Satu unit longboat yang mengangkut 20 penumpang yang merupakan warga Desa Buruakol, Kecamatan Mangoli Tengah dengan tujuan Sanana, Ibu Kota Kabupaten Kepulauan Sula. Longoboat tersebut kemudian dihantam ombak dan angin kencang hingga terbalik.
Penumpang yang selamat dievakuasi di Desa Wainin, sambil menunggu warga Wainin, tim sar dan pihak kepolisian melakukan pencarian penumpang lain yang belum temukan.
Salah satu penumpang yang selamat bernama Sarbin Soamole adalah warga Desa Bruakol ketika ditemui di desa Wainin, (21/2/2022) sekira pukul 02.52 Wit.

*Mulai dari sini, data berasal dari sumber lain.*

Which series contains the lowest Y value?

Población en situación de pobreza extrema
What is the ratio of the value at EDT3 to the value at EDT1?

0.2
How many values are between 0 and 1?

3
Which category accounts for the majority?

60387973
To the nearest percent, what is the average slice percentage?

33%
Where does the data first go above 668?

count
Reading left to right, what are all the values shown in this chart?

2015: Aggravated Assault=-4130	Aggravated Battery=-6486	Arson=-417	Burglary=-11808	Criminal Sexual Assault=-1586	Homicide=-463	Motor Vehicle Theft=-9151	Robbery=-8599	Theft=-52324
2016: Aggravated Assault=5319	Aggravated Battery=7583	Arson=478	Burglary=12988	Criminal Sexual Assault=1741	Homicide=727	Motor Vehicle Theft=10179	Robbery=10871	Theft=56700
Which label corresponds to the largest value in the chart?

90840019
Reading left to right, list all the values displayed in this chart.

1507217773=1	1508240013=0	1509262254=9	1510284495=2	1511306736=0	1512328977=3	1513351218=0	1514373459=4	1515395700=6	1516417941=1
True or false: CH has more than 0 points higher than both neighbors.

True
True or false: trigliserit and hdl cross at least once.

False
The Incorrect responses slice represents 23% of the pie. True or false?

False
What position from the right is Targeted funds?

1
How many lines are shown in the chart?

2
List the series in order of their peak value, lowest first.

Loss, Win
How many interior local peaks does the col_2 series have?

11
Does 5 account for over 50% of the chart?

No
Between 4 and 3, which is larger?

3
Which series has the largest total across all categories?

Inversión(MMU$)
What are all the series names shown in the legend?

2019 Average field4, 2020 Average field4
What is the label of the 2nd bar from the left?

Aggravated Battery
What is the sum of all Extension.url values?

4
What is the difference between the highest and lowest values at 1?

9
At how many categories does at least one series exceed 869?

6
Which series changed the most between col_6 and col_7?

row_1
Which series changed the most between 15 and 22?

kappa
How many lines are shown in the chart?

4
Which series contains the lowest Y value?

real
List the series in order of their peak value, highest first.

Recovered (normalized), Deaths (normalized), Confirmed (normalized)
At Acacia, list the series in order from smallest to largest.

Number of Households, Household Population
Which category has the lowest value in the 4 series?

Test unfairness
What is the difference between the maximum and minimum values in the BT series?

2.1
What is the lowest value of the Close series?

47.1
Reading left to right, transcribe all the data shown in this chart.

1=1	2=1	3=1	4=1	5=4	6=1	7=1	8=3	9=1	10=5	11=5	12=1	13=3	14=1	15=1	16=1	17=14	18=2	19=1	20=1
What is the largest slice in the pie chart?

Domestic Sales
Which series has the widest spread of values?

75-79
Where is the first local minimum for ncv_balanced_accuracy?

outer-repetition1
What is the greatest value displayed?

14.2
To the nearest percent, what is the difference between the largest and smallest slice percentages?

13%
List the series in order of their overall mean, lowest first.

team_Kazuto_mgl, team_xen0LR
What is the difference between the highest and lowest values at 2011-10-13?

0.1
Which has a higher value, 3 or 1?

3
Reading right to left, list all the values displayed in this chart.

Sarbin mengatakan, longboat tersebut bergerak dari Desa Bruakol tujuan sanana sekira pukul 10.00 Wit, tepatnya di antara Pulau Mangoli dan Pulau Sulabesi dihantam ombak dan angin kencang sehingga yang mengakibatkan long boat terbalik.
Ia menjelaskan, loangboat tersebut mebawa penumpang berkisar 19 orang dan kopra 15 sak denga berat berkisar 1 ton lebih.
“Penumpang tadi 19 orang, yang belum ditemukan 7 orang, yang ditemukan tapi sudah meninggal 3 orang,”jelas Sarbin
Penumpang yang ditemukan dalam keadaan meninggal dunia yakni:
- Ismail Umasugi (meninggal)
- Marni Fokatea (warga Desa Nahi Meninggal)
- Haji Udin Sapsuha (meninggal)
- Fataha Tauda (meninggal)
Hingga berita ini tayang, Alia Fataruba masih dalam proses pencarian oleh tim sar, anggota Polres, Warga Desa Bajo dan Warga Desa Wainin. Pencariana selama kurang lebih 5 jam.